Na questão política, no socialismo o poder é controlado também pelos trabalhadores, a maioria da população, também bem diferente do que é hoje em que a política é controlada por um bando de corruptos que só atacam nossos direitos. Tudo isso só pode acontecer através de uma revolução, onde os trabalhadores tomarão o Estado. E tudo isso vai ser gerido através de conselhos populares, que se organizam pelos locais de trabalho, moradia, estudo, etc. fazendo com que realmente a população tome as decisões e os rumos da vida do país e consiga gerir a sociedade. Isso realmente seria uma democracia de verdade.

É assim que vamos conseguir libertar as mulheres trabalhadoras, os negros e as LGBT’s. Em primeiro lugar porque numa sociedade socialista não existe exploração, e dessa forma nossa opressão deixará de ser lucrativa. Além disso, porque o socialismo é o programa de libertação de todos os explorados e oprimidos pela burguesia, fazendo com que todas a sociedade passe por um processo de reeducação, de destruição das antigas amarras do capitalismo. A Rússia, logo após a revolução socialista de 1917, foi o primeiro país do mundo a descriminalizar a homossexualidade, a reconhecer o casamento homossexual, e também a desenvolver cirurgias corretiva de gênero. Além disso, também houve várias políticas que ajudavam a libertar as mulheres do serviço doméstico e da opressão machista.

Tudo isso foi muito importante pois, na ideia dos Bolcheviques (partido que dirigiu os trabalhadores a tomarem o poder na Rússia), estava sendo construída ali não apenas uma sociedade sem exploração, mas também uma sociedade nova, que construiria pessoas livres das antigas correntes. Por isso, lembramos daquela frase famosa da Rosa Luxemburgo: “Por um mundo onde sejamos socialmente iguais, humanamente diferentes e totalmente livres”.

Essas conquistas foram importantíssimas e precisamos sempre estudar a história da revolução russa. Entretanto, precisamos falar também que no final da década de 1920, com a consolidação de Stálin no poder e com a burocratização do estado soviético, começa a haver um recuo em todos esses direitos e começa um avanço do conservadorismo, com perseguição às LGBT’s, onde muitas foram enviadas para o campo de concentração. Aos poucos, a URSS foi se tornando uma ditadura, assim como Cuba e China.
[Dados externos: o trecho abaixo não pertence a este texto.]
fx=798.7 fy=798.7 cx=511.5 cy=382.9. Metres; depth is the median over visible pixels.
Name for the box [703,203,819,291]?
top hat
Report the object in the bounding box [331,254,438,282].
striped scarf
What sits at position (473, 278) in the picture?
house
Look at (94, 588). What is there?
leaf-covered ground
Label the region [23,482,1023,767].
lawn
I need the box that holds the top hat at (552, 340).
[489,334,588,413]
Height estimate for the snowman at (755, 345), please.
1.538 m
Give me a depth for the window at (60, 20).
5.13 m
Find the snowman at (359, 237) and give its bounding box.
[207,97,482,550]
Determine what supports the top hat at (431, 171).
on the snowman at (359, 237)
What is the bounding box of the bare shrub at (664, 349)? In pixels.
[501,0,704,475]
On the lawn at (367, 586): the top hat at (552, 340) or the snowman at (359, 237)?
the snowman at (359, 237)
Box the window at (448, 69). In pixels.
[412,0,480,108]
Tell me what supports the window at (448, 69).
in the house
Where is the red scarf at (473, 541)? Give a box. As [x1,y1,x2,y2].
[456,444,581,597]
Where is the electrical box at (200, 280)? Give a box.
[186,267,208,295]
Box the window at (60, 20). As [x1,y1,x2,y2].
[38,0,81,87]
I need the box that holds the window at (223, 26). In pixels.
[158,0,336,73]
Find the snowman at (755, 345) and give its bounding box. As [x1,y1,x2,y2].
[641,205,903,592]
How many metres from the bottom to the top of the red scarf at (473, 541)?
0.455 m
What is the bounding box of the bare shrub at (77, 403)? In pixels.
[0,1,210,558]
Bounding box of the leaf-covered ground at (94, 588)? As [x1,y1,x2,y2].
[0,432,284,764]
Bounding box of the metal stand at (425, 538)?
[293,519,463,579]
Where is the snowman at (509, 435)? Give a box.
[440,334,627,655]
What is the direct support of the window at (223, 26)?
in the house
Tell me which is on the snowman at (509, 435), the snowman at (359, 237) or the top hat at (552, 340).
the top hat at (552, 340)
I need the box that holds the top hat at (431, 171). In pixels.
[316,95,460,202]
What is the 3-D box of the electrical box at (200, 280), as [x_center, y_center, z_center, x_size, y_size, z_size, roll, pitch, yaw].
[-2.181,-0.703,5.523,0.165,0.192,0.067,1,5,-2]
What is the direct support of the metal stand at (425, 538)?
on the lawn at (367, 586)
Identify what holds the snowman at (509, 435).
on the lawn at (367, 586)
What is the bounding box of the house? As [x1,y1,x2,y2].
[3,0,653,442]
Dessa forma, consideramos o papel cumprido pelo stalinismo como contrarrevolucionário, que levou inclusive à restauração capitalista nos países onde havia tido revolução. É por isso que é uma grande contradição que até hoje existam partidos que lutam contra as opressões, mas que ao mesmo tempo reivindicam Stálin. Diferentemente daquilo defendido por Lênin, o stalinismo enxerga que a luta contra as opressões divide a classe trabalhadora, considerando essa luta como algo apenas para o futuro ou, pior ainda, olhando como algo reacionário. Essas políticas do stalinismo em relação às opressões fazem com que muitas pessoas olhem os socialistas como pessoas que não acham a luta contra opressão importante, fazendo com que surja posteriormente diversos movimentos que não veem a revolução ou a luta de classes como saída para os setores oprimidos. Vemos, então, que o papel do stalinismo foi definitivamente nocivo a nossa luta. Para nós do PSTU, a luta contra opressão deve ocorrer antes, durante e depois de toda luta por uma revolução.
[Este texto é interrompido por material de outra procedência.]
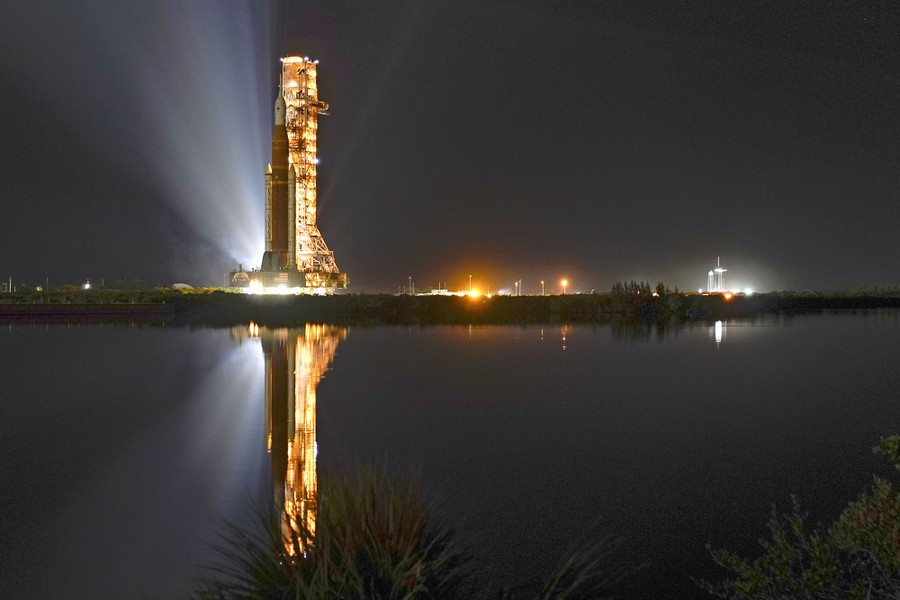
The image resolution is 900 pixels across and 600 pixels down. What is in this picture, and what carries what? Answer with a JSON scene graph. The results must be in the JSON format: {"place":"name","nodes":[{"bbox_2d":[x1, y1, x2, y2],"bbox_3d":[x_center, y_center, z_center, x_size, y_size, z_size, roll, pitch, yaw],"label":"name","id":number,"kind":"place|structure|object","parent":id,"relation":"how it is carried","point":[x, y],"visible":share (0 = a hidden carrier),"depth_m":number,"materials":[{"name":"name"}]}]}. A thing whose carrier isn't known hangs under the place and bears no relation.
{"place":"outdoors","nodes":[
{"label":"outdoors","id":0,"kind":"place"},
{"bbox_2d":[0,303,174,319],"label":"embankment wall","id":1,"kind":"structure","parent":0,"point":[104,305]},
{"bbox_2d":[0,0,899,293],"label":"sky","id":2,"kind":"structure","parent":0,"point":[331,233],"materials":[{"name":"black"}]},
{"bbox_2d":[0,311,899,599],"label":"water","id":3,"kind":"structure","parent":0,"point":[23,329],"materials":[{"name":"liquid"}]},
{"bbox_2d":[0,289,899,321],"label":"shore","id":4,"kind":"structure","parent":0,"point":[127,305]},
{"bbox_2d":[8,276,12,292],"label":"pole","id":5,"kind":"object","parent":4,"relation":"on","point":[9,286],"visible":0.95,"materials":[{"name":"white"}]},
{"bbox_2d":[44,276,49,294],"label":"pole","id":6,"kind":"object","parent":4,"relation":"on","point":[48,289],"visible":0.92,"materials":[{"name":"metal"}]},
{"bbox_2d":[83,279,91,290],"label":"lamp","id":7,"kind":"object","parent":4,"relation":"on","point":[87,286],"visible":0.88,"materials":[{"name":"white"}]},
{"bbox_2d":[171,282,193,290],"label":"dome","id":8,"kind":"structure","parent":4,"relation":"on","point":[177,286],"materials":[{"name":"white"}]},
{"bbox_2d":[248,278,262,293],"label":"floodlight","id":9,"kind":"object","parent":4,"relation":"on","point":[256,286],"visible":0.85,"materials":[{"name":"white"}]},
{"bbox_2d":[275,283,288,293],"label":"floodlight","id":10,"kind":"object","parent":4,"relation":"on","point":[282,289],"visible":0.89,"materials":[{"name":"white"}]},
{"bbox_2d":[228,265,346,292],"label":"base","id":11,"kind":"object","parent":4,"relation":"on","point":[252,273],"visible":0.61,"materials":[{"name":"grey metal"}]},
{"bbox_2d":[265,164,271,257],"label":"rocket","id":12,"kind":"object","parent":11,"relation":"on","point":[268,205],"visible":0.5,"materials":[{"name":"white metal"}]},
{"bbox_2d":[265,81,293,267],"label":"rocket","id":13,"kind":"object","parent":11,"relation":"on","point":[280,221],"visible":0.83,"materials":[{"name":"orange metal"}]},
{"bbox_2d":[288,158,296,268],"label":"rocket","id":14,"kind":"object","parent":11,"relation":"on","point":[291,226],"visible":0.68,"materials":[{"name":"white metal"}]},
{"bbox_2d":[408,277,414,294],"label":"tower","id":15,"kind":"structure","parent":4,"relation":"on","point":[409,279],"materials":[{"name":"metal"}]},
{"bbox_2d":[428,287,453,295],"label":"building","id":16,"kind":"structure","parent":4,"relation":"on","point":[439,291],"materials":[{"name":"white"}]},
{"bbox_2d":[467,274,473,296],"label":"lamp post","id":17,"kind":"object","parent":4,"relation":"on","point":[471,277],"visible":0.85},
{"bbox_2d":[467,289,481,300],"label":"light","id":18,"kind":"object","parent":4,"relation":"on","point":[474,294],"visible":0.93,"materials":[{"name":"orange"}]},
{"bbox_2d":[514,281,520,295],"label":"lamp post","id":19,"kind":"object","parent":4,"relation":"on","point":[516,284],"visible":0.87,"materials":[{"name":"white metal"}]},
{"bbox_2d":[540,280,545,295],"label":"lamp post","id":20,"kind":"object","parent":4,"relation":"on","point":[543,293],"visible":0.85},
{"bbox_2d":[560,278,567,294],"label":"lamp","id":21,"kind":"object","parent":4,"relation":"on","point":[564,282],"visible":0.87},
{"bbox_2d":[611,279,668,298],"label":"tree","id":22,"kind":"object","parent":4,"relation":"on","point":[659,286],"visible":0.62,"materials":[{"name":"green plant"}]},
{"bbox_2d":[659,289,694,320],"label":"shrub","id":23,"kind":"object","parent":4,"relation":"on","point":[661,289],"visible":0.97,"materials":[{"name":"green plant"}]},
{"bbox_2d":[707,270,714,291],"label":"tower","id":24,"kind":"structure","parent":4,"relation":"on","point":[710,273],"materials":[{"name":"white metal"}]},
{"bbox_2d":[708,257,726,292],"label":"tower","id":25,"kind":"structure","parent":4,"relation":"on","point":[719,270],"materials":[{"name":"white metal"}]},
{"bbox_2d":[722,291,733,300],"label":"light","id":26,"kind":"object","parent":4,"relation":"on","point":[728,296],"visible":0.8,"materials":[{"name":"orange"}]},
{"bbox_2d":[743,287,753,295],"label":"lamp","id":27,"kind":"object","parent":4,"relation":"on","point":[749,293],"visible":0.81,"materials":[{"name":"white"}]},
{"label":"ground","id":28,"kind":"structure","parent":0},
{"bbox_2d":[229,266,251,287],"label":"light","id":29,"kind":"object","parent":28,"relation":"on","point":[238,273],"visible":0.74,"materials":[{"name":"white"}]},
{"bbox_2d":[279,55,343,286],"label":"tower","id":30,"kind":"structure","parent":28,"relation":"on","point":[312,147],"materials":[{"name":"metal"}]},
{"bbox_2d":[196,457,468,599],"bbox_3d":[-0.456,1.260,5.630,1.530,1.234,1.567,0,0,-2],"label":"grass clump","id":31,"kind":"object","parent":28,"relation":"on","point":[372,504],"visible":0.97,"depth_m":5.48,"materials":[{"name":"green plant"}]},
{"bbox_2d":[525,533,632,599],"bbox_3d":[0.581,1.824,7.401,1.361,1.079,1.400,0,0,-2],"label":"grass clump","id":32,"kind":"object","parent":28,"relation":"on","point":[566,565],"visible":0.99,"depth_m":7.47,"materials":[{"name":"green plant"}]},
{"bbox_2d":[694,432,899,599],"bbox_3d":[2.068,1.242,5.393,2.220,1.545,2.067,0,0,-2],"label":"shrub","id":33,"kind":"object","parent":28,"relation":"on","point":[872,546],"visible":1,"depth_m":5.52,"materials":[{"name":"green plant"}]}
]}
Chamamos então a todas as LGBT’s trabalhadoras a lutar com a gente pela revolução, mas sem repetir os erros do stalinismo. Para sermos livres de toda opressão e exploração, precisamos lutar por uma revolução socialista, não apenas no Brasil, mas no mundo todo. Não vamos cair nessa mentira quando dizem que a opressão acaba se comprarmos produtos LGBT’s ou que individualmente podemos alcançar a liberdade, nossa luta é coletiva e junto com o restante da classe trabalhadora!